Jamaican sprinter Shericka Jackson’s eyes went wide when told about them this week, saying she wasn’t aware. Neither was American mile record-holder Yared Nuguse.

Sydney McLaughlin-Levrone (Chris Pietsch/The Register-Guard / USA TODAY NETWORK)

“I personally did not realize the difference,” Nuguse tells FOS. “I thought at Olympics, [athletes] also got paid money for winning. It doesn’t really matter either way. I think the medal kind of speaks for itself a lot of the time. Of course I think athletes enjoy being compensated for what we do, especially at the most-televised sports event in the entire world.” 
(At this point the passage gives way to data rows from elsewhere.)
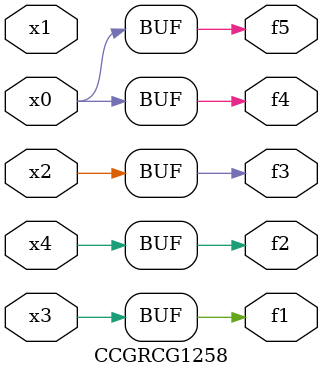
<source format=v>
module CCGRCG1258(
	input x0, x1, x2, x3, x4,
	output f1, f2, f3, f4, f5
);
	assign f1 = x3;
	assign f2 = x4;
	assign f3 = x2;
	assign f4 = x0;
	assign f5 = x0;
endmodule

</source>
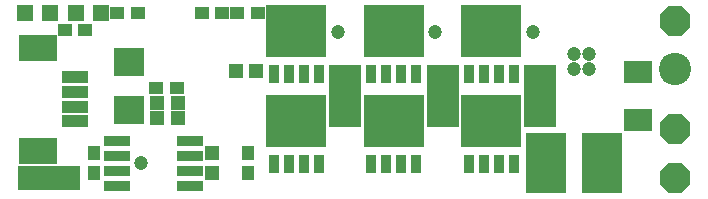
<source format=gbr>
G04 --- HEADER BEGIN --- *
%TF.GenerationSoftware,LibrePCB,LibrePCB,0.1.1-unstable*%
%TF.CreationDate,2019-06-09T12:53:25*%
%TF.ProjectId,Brushless Controller - default,345039e0-aa20-4574-aecf-6ad16ab42204,v1*%
%TF.Part,Single*%
%FSLAX66Y66*%
%MOMM*%
G01*
G74*
G04 --- HEADER END --- *
G04 --- APERTURE LIST BEGIN --- *
%ADD10R,1.4X1.4*%
%ADD11R,1.15X1.05*%
%ADD12R,2.232X0.8604*%
%ADD13R,5.28X2.0288*%
%ADD14R,2.6X2.4*%
%ADD15R,2.36X1.98*%
%ADD16R,3.4X5.2*%
%ADD17R,2.74X5.28*%
%ADD18R,0.9X1.6*%
%ADD19R,5.2X4.5*%
%ADD20R,1.05X1.15*%
%ADD21P,2.74X8X22.5*%
%ADD22R,1.3X1.2*%
%ADD23R,2.2X1.0*%
%ADD24R,3.2X2.3*%
%ADD25R,1.2X1.3*%
%ADD26P,2.74X8X292.5*%
%ADD27C,2.74*%
%ADD28C,1.2*%
G04 --- APERTURE LIST END --- *
G04 --- BOARD BEGIN --- *
D10*
X7558750Y15557500D03*
X5458750Y15557500D03*
D11*
X8967500Y15557500D03*
X10717500Y15557500D03*
D12*
X15138400Y952500D03*
X8991600Y2222500D03*
X8991600Y952500D03*
X15138400Y3492500D03*
X8991600Y3492500D03*
X8991600Y4762500D03*
X15138400Y4762500D03*
X15138400Y2222500D03*
D11*
X13998334Y9207500D03*
X12248334Y9207500D03*
D13*
X3175000Y1587500D03*
D14*
X10001250Y11416250D03*
X10001250Y7316250D03*
D15*
X53022500Y10602500D03*
X53022500Y6532500D03*
D16*
X49987200Y2857500D03*
X45262800Y2857500D03*
D11*
X17861250Y15557500D03*
X16111250Y15557500D03*
D17*
X44767500Y8572500D03*
D11*
X20877500Y15557500D03*
X19127500Y15557500D03*
D18*
X38735000Y10367500D03*
X42545000Y10367500D03*
D19*
X40640000Y14017500D03*
D18*
X41275000Y10367500D03*
X40005000Y10367500D03*
D10*
X1172500Y15557500D03*
X3272500Y15557500D03*
D20*
X20002500Y1982500D03*
X20002500Y3732500D03*
D21*
X56197500Y1587500D03*
D18*
X38735000Y2747500D03*
X42545000Y2747500D03*
D19*
X40640000Y6397500D03*
D18*
X41275000Y2747500D03*
X40005000Y2747500D03*
D21*
X56197500Y14922500D03*
D18*
X22225000Y10367500D03*
X26035000Y10367500D03*
D19*
X24130000Y14017500D03*
D18*
X24765000Y10367500D03*
X23495000Y10367500D03*
D22*
X12379166Y6667500D03*
X14079166Y6667500D03*
D23*
X5357500Y8880000D03*
X5357500Y7630000D03*
D24*
X2232500Y12630000D03*
X2232500Y3880000D03*
D23*
X5357500Y10130000D03*
X5357500Y6380000D03*
D11*
X4522500Y14128750D03*
X6272500Y14128750D03*
D22*
X12379166Y7937500D03*
X14079166Y7937500D03*
D18*
X22225000Y2747500D03*
X26035000Y2747500D03*
D19*
X24130000Y6397500D03*
D18*
X24765000Y2747500D03*
X23495000Y2747500D03*
D17*
X36512500Y8572500D03*
D25*
X16986250Y3707500D03*
X16986250Y2007500D03*
D20*
X6985000Y3732500D03*
X6985000Y1982500D03*
D17*
X28257500Y8572500D03*
D22*
X20693750Y10636250D03*
X18993750Y10636250D03*
D18*
X30480000Y2747500D03*
X34290000Y2747500D03*
D19*
X32385000Y6397500D03*
D18*
X33020000Y2747500D03*
X31750000Y2747500D03*
X30480000Y10367500D03*
X34290000Y10367500D03*
D19*
X32385000Y14017500D03*
D18*
X33020000Y10367500D03*
X31750000Y10367500D03*
D26*
X56197500Y5715000D03*
D27*
X56197500Y10795000D03*
D28*
X48895000Y10795000D03*
X47625000Y10795000D03*
X47625000Y12065000D03*
X48895000Y12065000D03*
X44132500Y13970000D03*
X10953750Y2857500D03*
X27622500Y13970000D03*
X35877500Y13970000D03*
G04 --- BOARD END --- *
%TF.MD5,37ba848b8971f888f46c13e7293c1784*%
M02*

</source>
The medal payments are just one part of a growing effort to make the sport more sustainable and accessible for athletes. Unlike major sports in the U.S., track and field athletes do not belong to a union, and there is no collective bargaining agreement that defines such distinctions as a salary floor, or even who counts as a full-fledged professional. 

Money from private investors has begun trickling in. Michael Johnson’s four-meet Grand Slam Track league, which begins in 2025, has promised $12 million in prize money for its first season. A bracket-style, head-to-head competition called Duæl Track has promised a $1 million prize pool. A women-only September meet co-organized by sprinter Gabby Thomas and Alexis Ohanian will deliver $60,000 first-place bonuses. (Ohanian, on social media, has also pledged to help Fraley, the discus thrower, cover her rent, and promised to add $60,000 to the gold medal bonuses to any winner competing in his September meet.)

Adding the gold medal payments as another payday opportunity is a good thing, says Marcell Jacobs, the Italian who won 100-meter gold in Tokyo, because otherwise, “the money is not a lot. … You take the money maybe from the sponsor and other things, but you see the tennis player, every tournament they take a lot of money. I think [the payouts] are important. It’s one of the big steps, and I think we can improve a lot. But we start on that.”

The first golden payouts began Thursday, to the winners of the race-walking competitions. De Grasse’s chase for gold in both the 100 and 200 meters, and the new reward that comes with it, began Saturday. 

“There obviously is more money in the sport,” De Grasse told FOS. “We’ve just got to figure out how to find it or where it’s going and make sure that it’s actually going to the athletes.”

Editors’ note: The writer has worked as a freelancer for World Athletics.